Stored items:
※ ※ ※

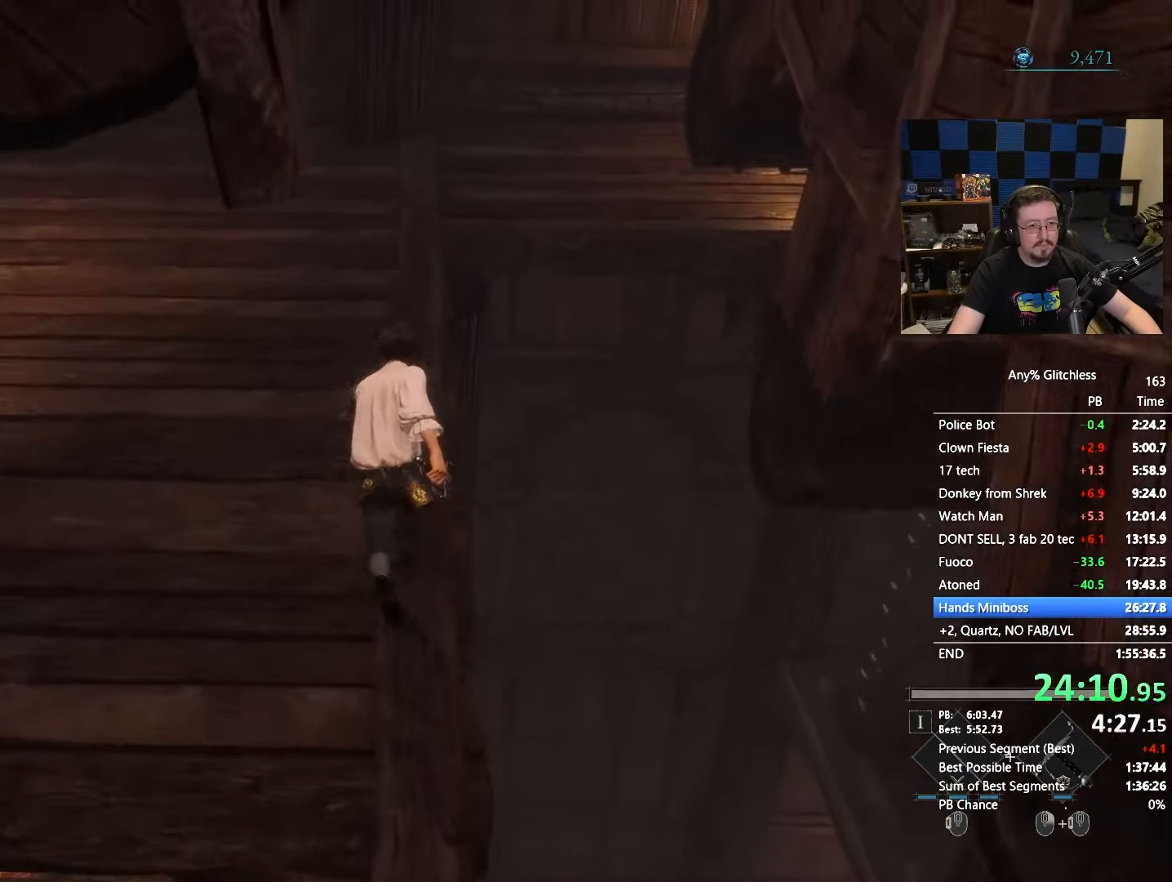
{"keys": ["space", "w"], "mouse": [], "events": []}
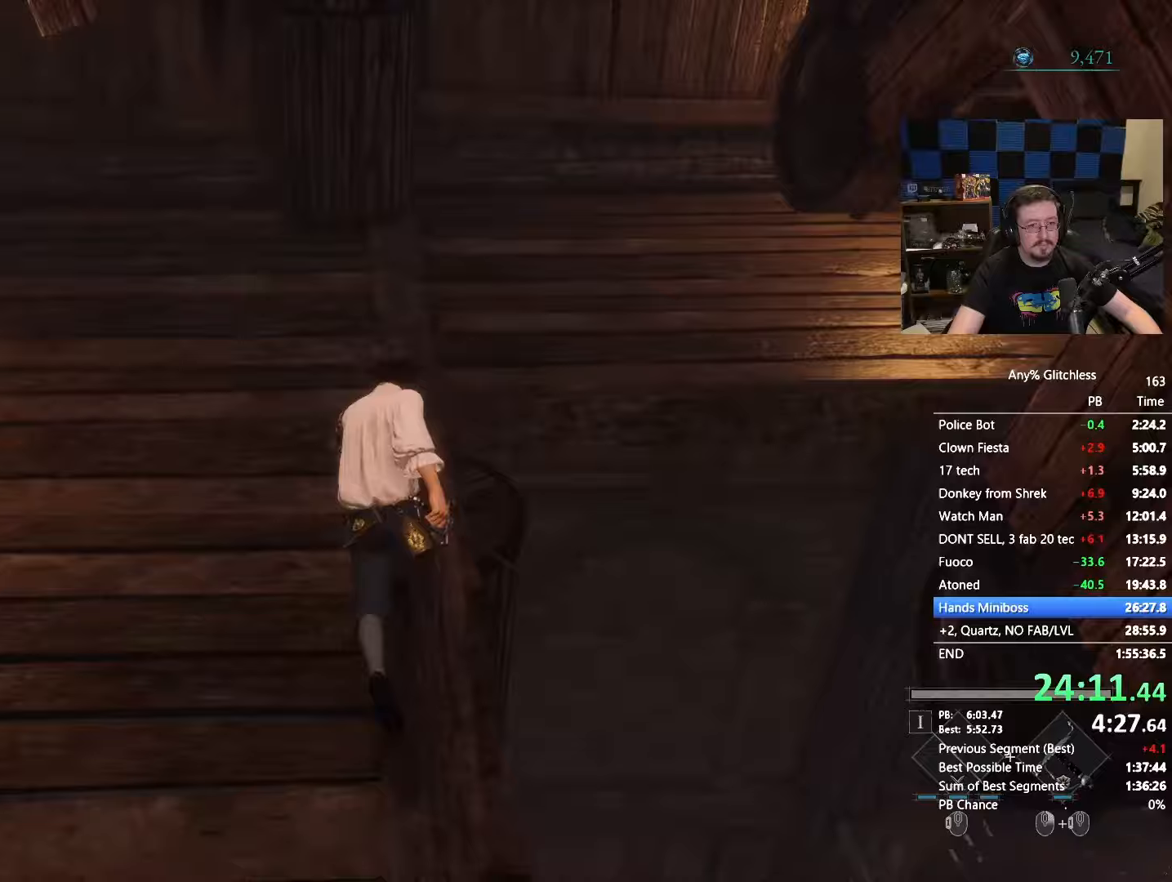
{"keys": ["space", "w"], "mouse": [], "events": []}
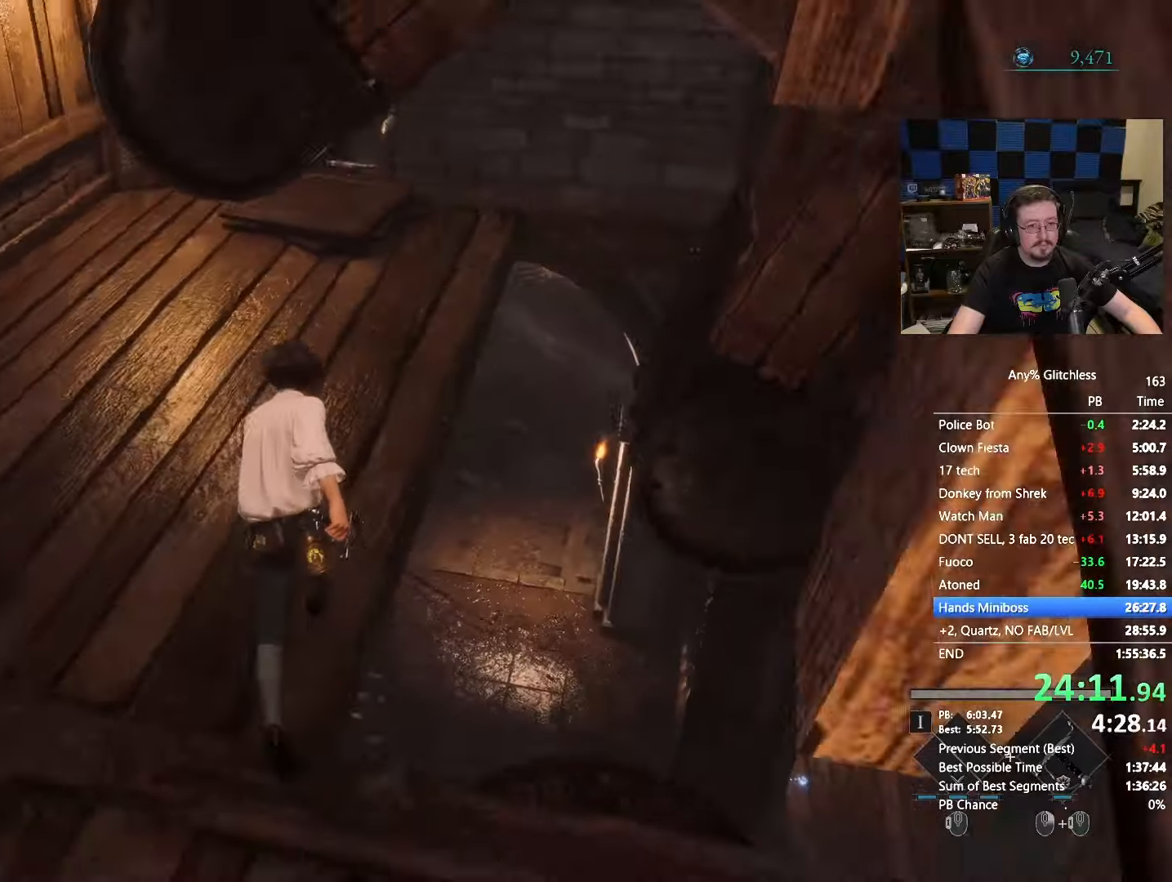
{"keys": ["space", "w"], "mouse": [], "events": []}
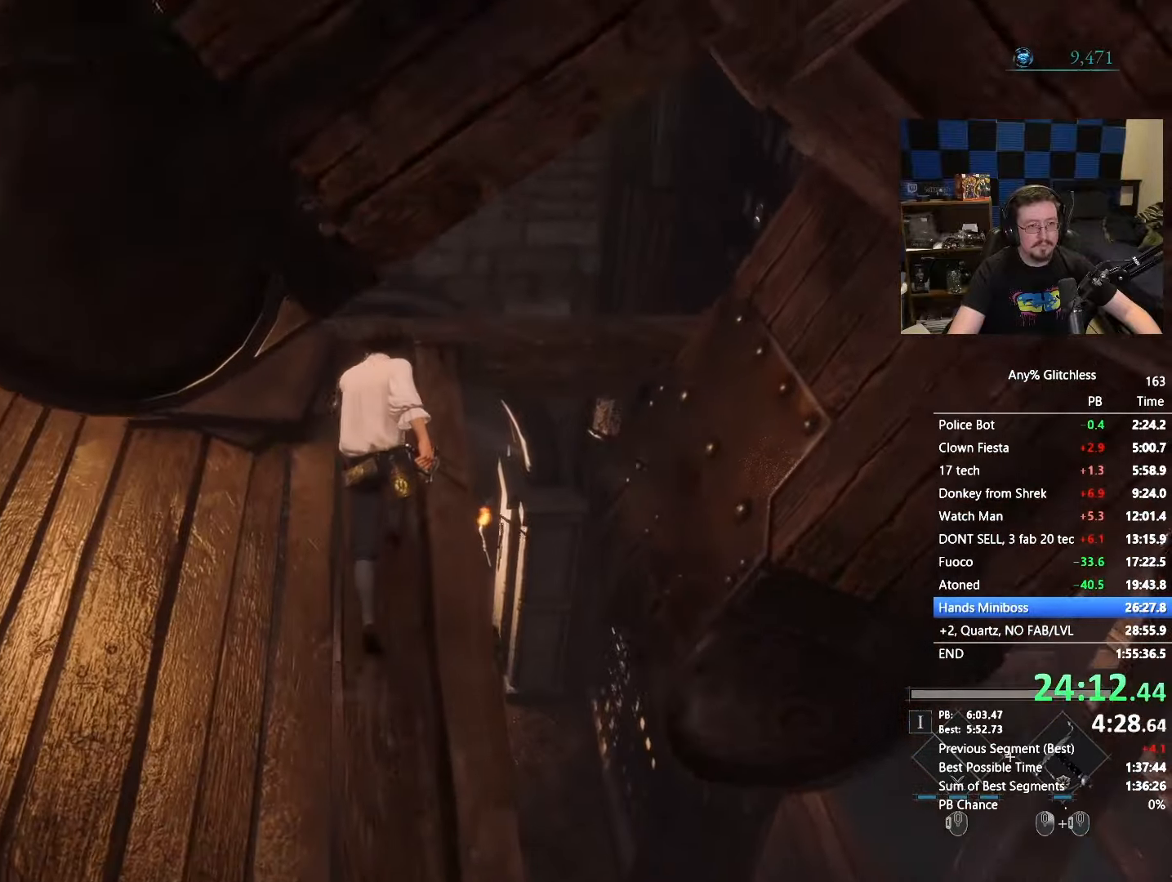
{"keys": ["space", "w"], "mouse": [], "events": []}
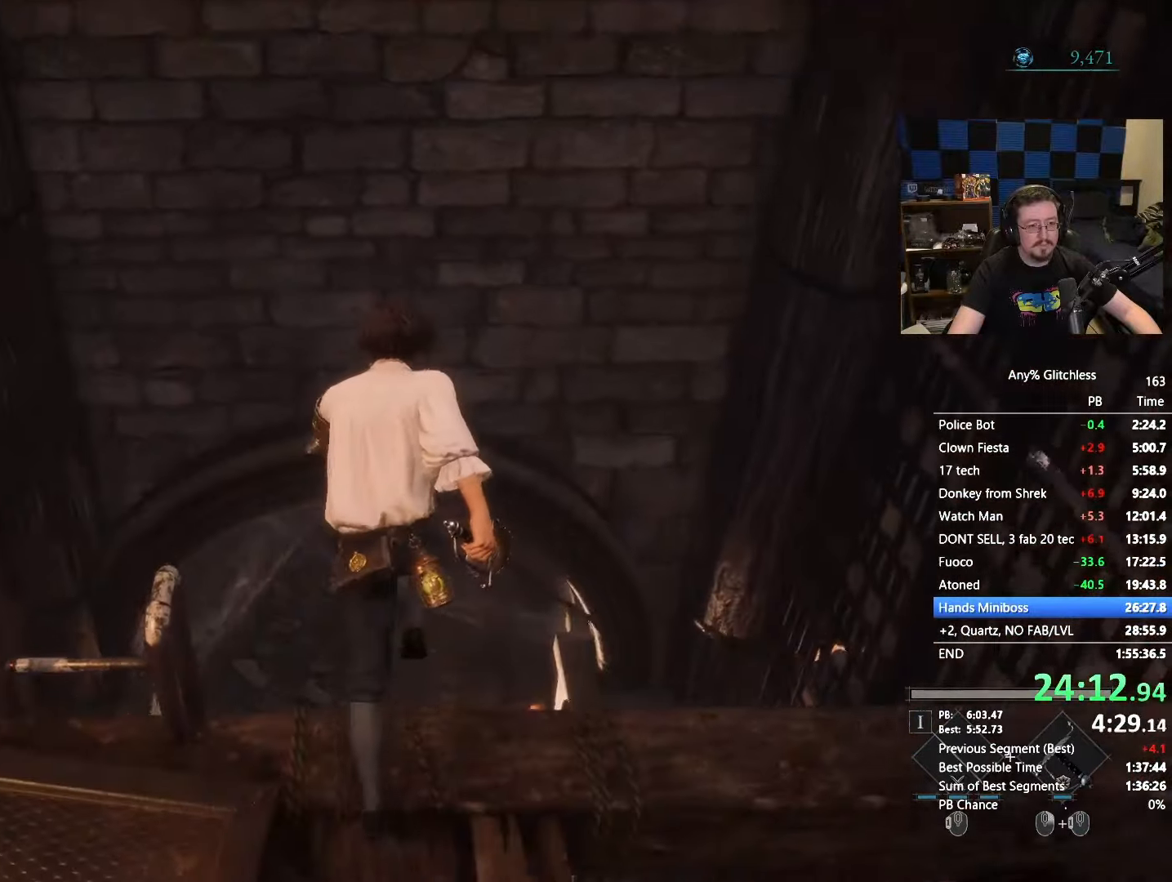
{"keys": ["space", "w"], "mouse": [], "events": []}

※ ※ ※

» Task description
From the first record above to the last, output each one exactly and omit the pictures.

» Reply
{"keys": ["space", "w"], "mouse": [], "events": []}
{"keys": ["space", "w"], "mouse": [], "events": []}
{"keys": ["space", "w"], "mouse": [], "events": []}
{"keys": ["space", "w"], "mouse": [], "events": []}
{"keys": ["space", "w"], "mouse": [], "events": []}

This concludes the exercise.